GOAL OF THE EXERCISE.
Collect every line of the records below that contains the string "result", keeping their original order.

(Stored data entries)
◇ ◇ ◇

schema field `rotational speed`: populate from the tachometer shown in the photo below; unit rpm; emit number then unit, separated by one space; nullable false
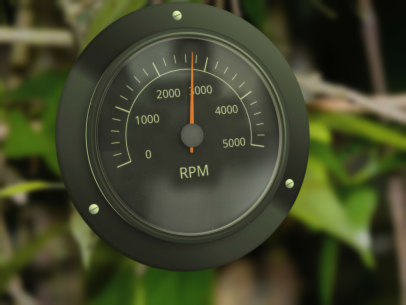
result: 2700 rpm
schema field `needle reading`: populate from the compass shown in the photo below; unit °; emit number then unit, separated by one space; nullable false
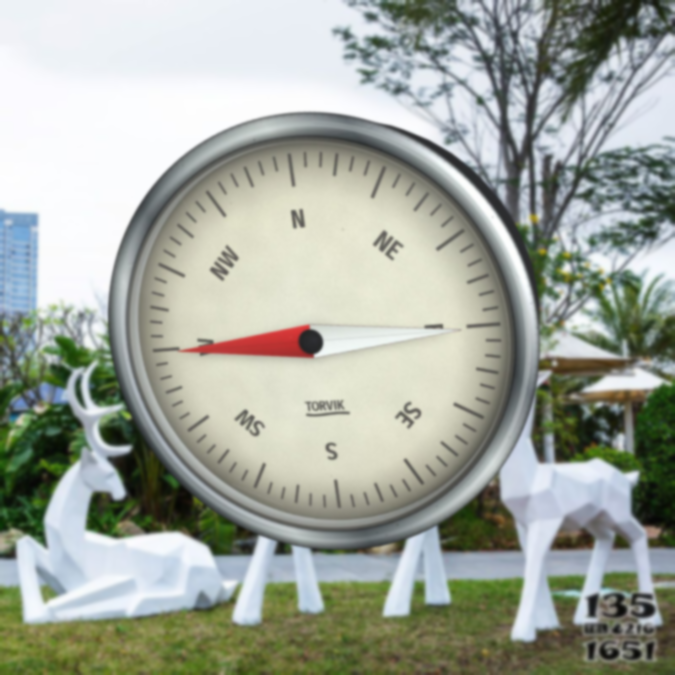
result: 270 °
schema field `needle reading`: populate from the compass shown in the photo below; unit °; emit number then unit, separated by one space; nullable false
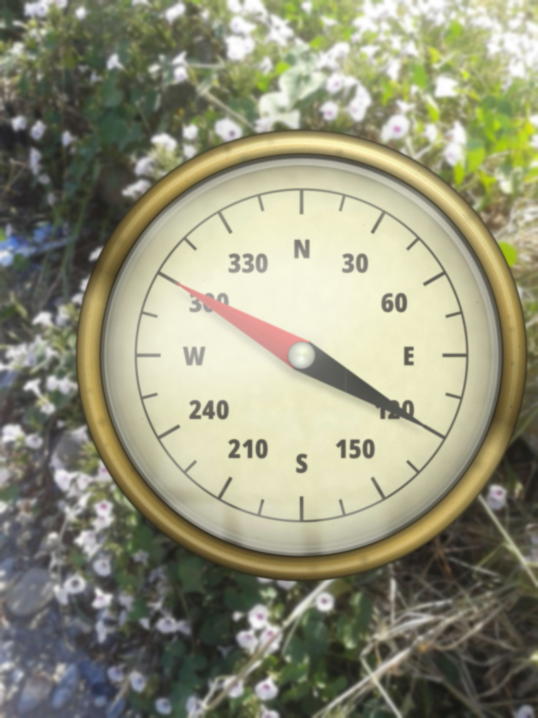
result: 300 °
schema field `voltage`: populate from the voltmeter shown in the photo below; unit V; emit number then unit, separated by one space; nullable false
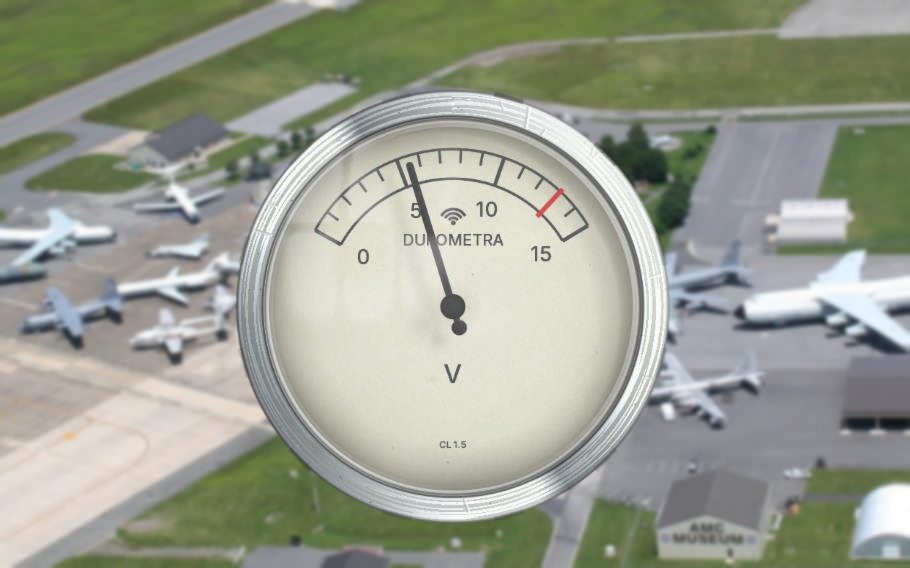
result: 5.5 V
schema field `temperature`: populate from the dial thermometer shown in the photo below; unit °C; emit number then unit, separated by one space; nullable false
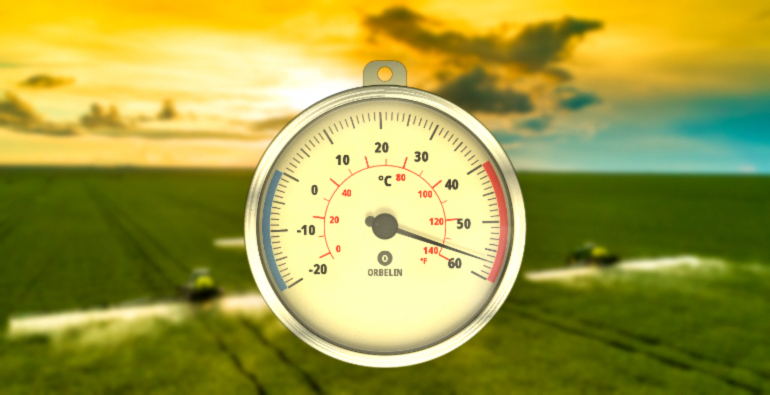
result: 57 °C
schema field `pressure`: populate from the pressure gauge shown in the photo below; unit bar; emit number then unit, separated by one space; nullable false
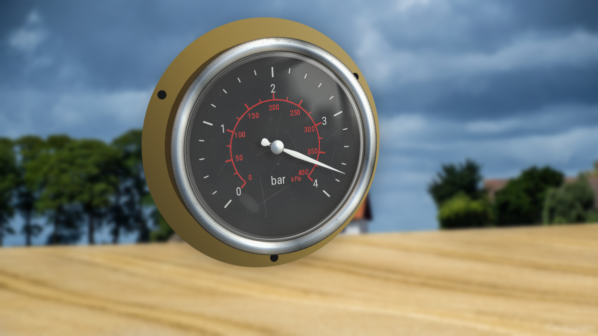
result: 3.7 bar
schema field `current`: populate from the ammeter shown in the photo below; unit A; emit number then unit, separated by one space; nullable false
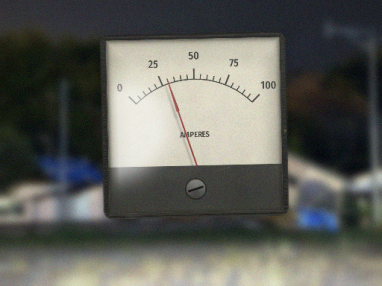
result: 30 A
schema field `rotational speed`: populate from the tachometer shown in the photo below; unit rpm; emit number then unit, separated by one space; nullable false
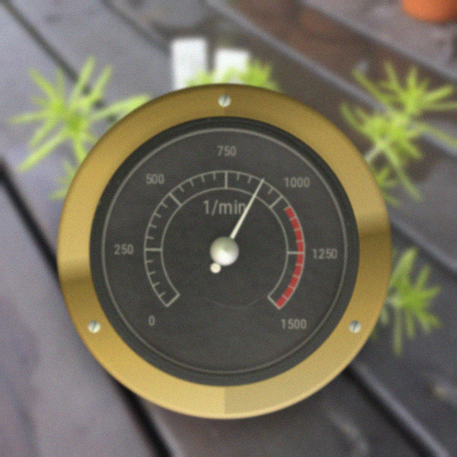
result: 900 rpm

◇ ◇ ◇

YOUR RESPONSE.
result: 2700 rpm
result: 270 °
result: 300 °
result: 5.5 V
result: 57 °C
result: 3.7 bar
result: 30 A
result: 900 rpm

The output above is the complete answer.